The PICaxe RANDOM function generates a predictable and repeating sequence of 65,535 (16-bit) numbers, with each number from 1 up to 65,535 appearing exactly once and only once, but in a pseudo-random order. To create a subjectively random sequence, the function normally needs to receive a random "seed". There are numerous methods, but the simplest may be to store the seed in EPROM, incrementing it by 1 (or another prime number) each time that the program is run.

Note that it is essential that the function uses a Word variable; the loss of "bit16" restricts the feedback/loop data not just to the lowest 5 bits (31 possible values) but the result is no longer even of maximal length, terminating in sub-loops of length 12, 6, 4, 3, 3, 2 and 1 (dependent on the seed value).

If any single bit is used (e.g. to simulate a coin-toss) then exactly 32,768 "1"s and 32,767 "0"s will be generated in each run of 65,535, and there will never be more than 15 consecutive "0"s and 16 conecutive "1"s, regardles of how long the program runs. For binary (i.e. multiple bit) numbers, the RANDOM function should be executed at least once for each output bit to create an acceptable random result.

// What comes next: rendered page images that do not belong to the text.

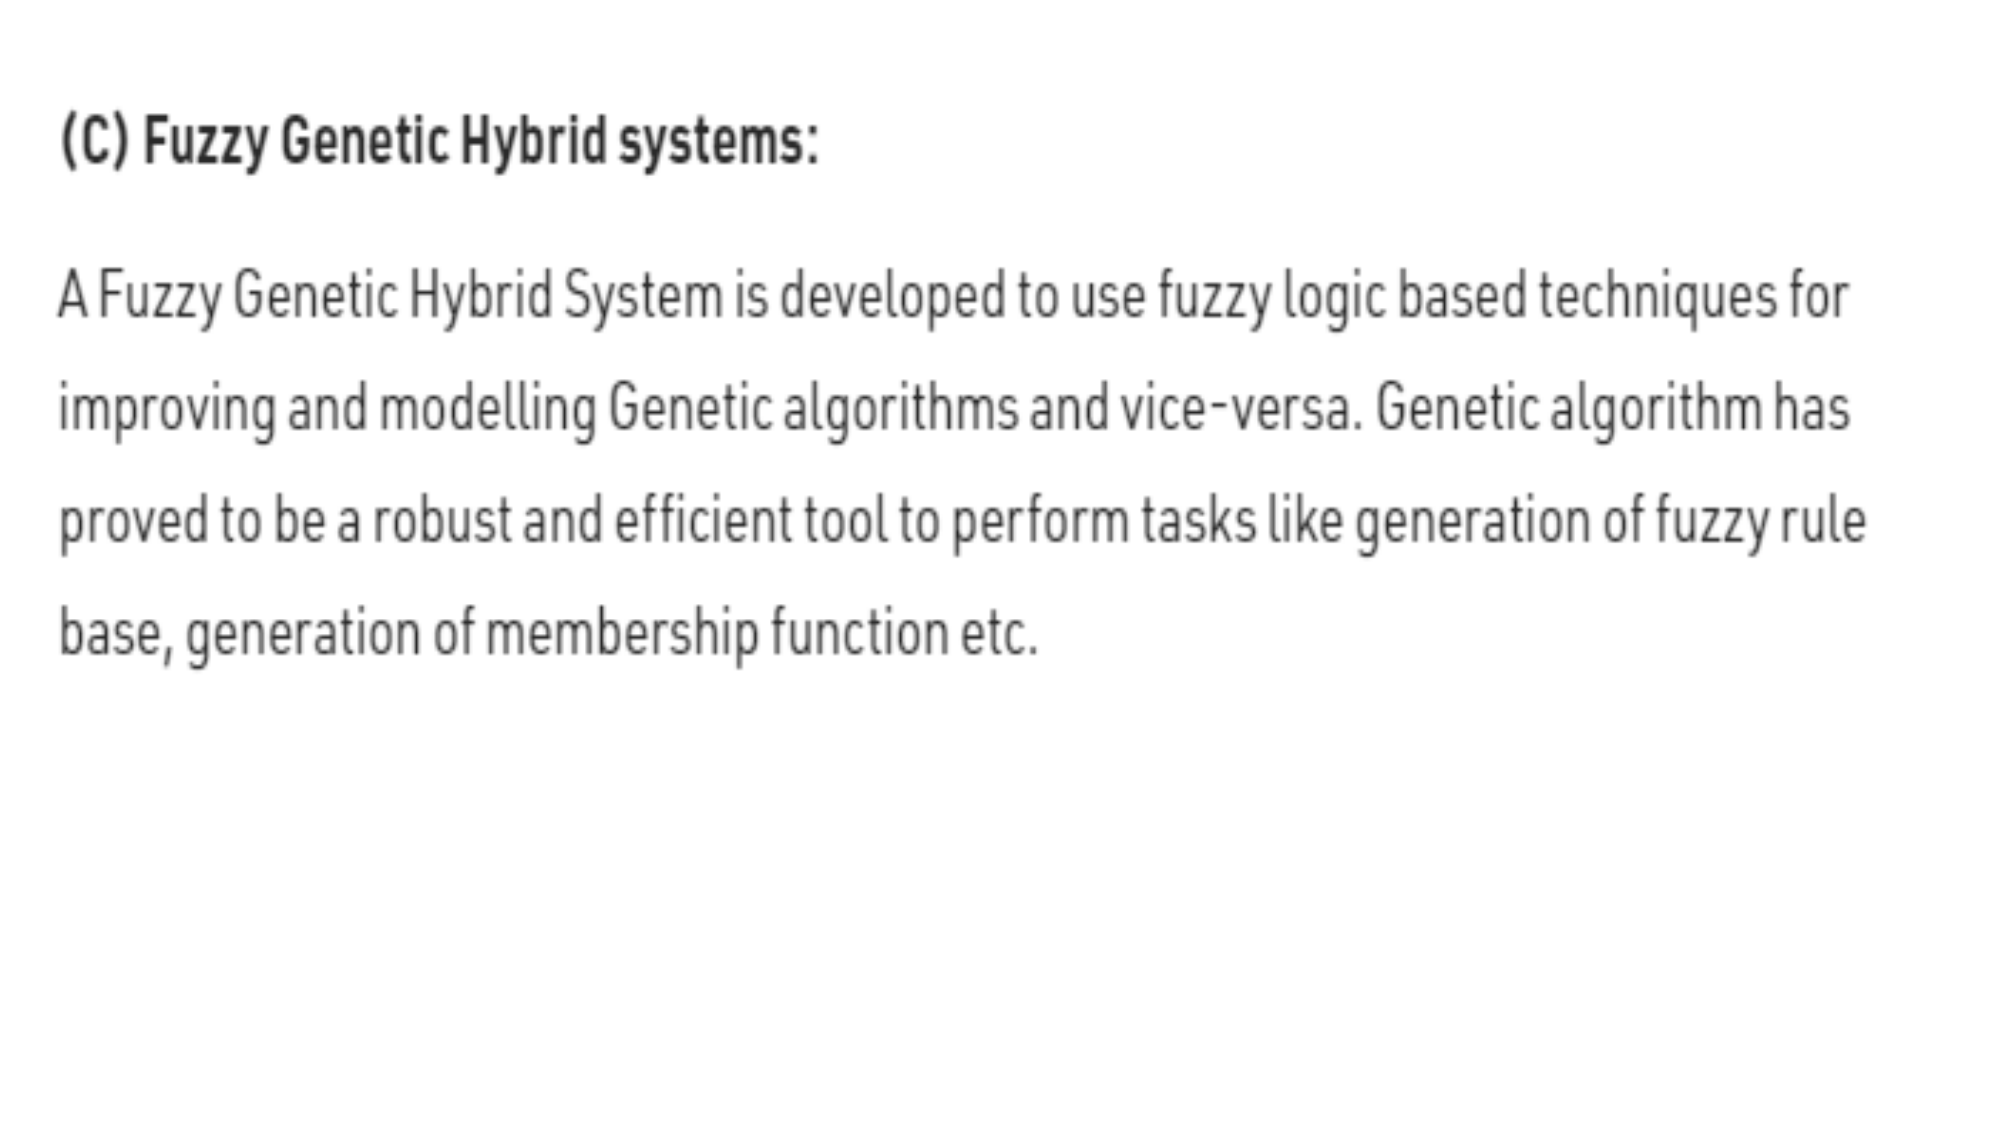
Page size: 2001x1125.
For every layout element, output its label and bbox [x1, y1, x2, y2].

picture [23, 71, 1911, 693]
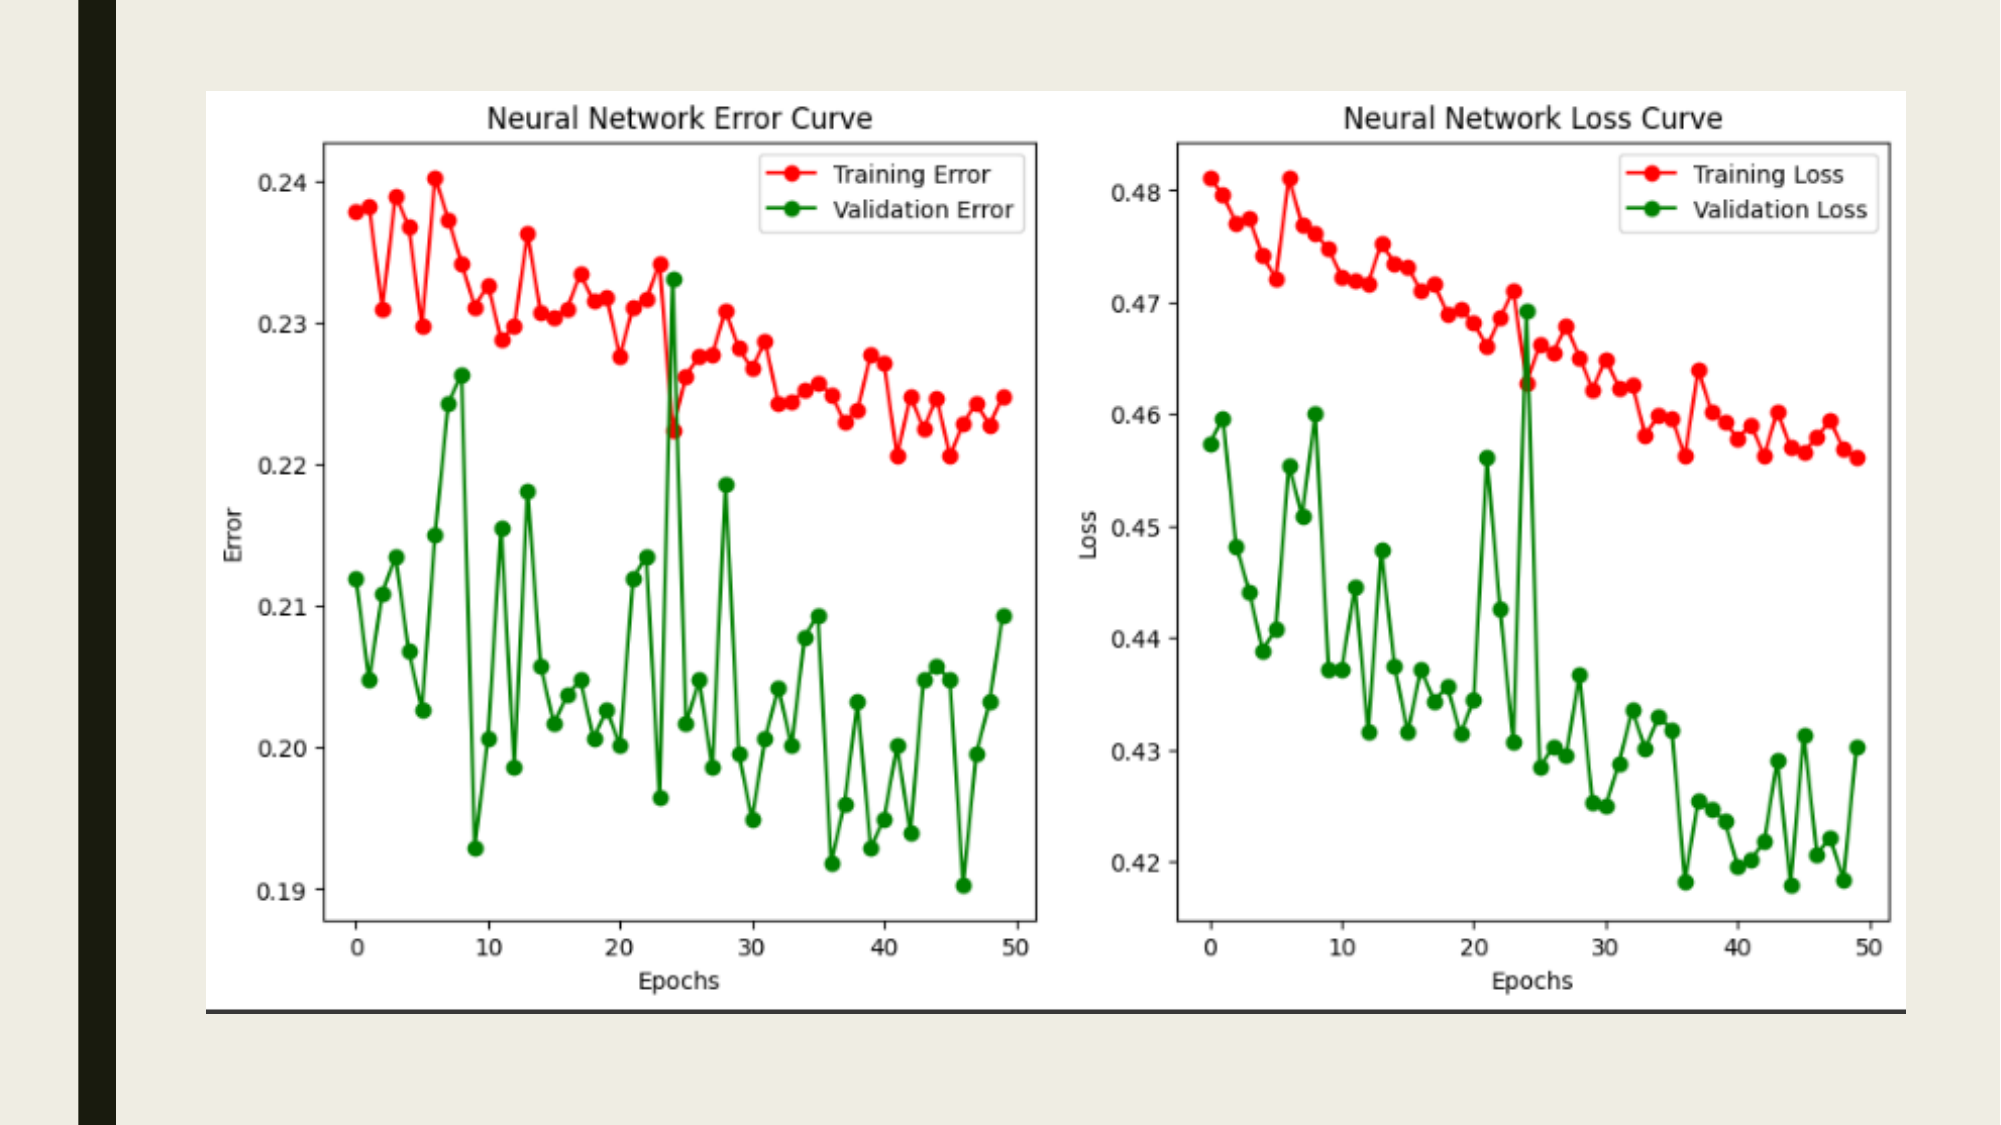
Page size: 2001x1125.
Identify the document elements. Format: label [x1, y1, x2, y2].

picture [206, 91, 1906, 1014]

For other number bases such as 6 (for dice) or 10, then simply taking the modulus (or the remainder) after division (//) should give an acceptably random result. But for "larger" numbers, which are a significant proportion of 65,535, then it would be better to randomise to the next higher binary number, then "reject" any values that are out of the required range and execute the random function again.

Cheers, Alan.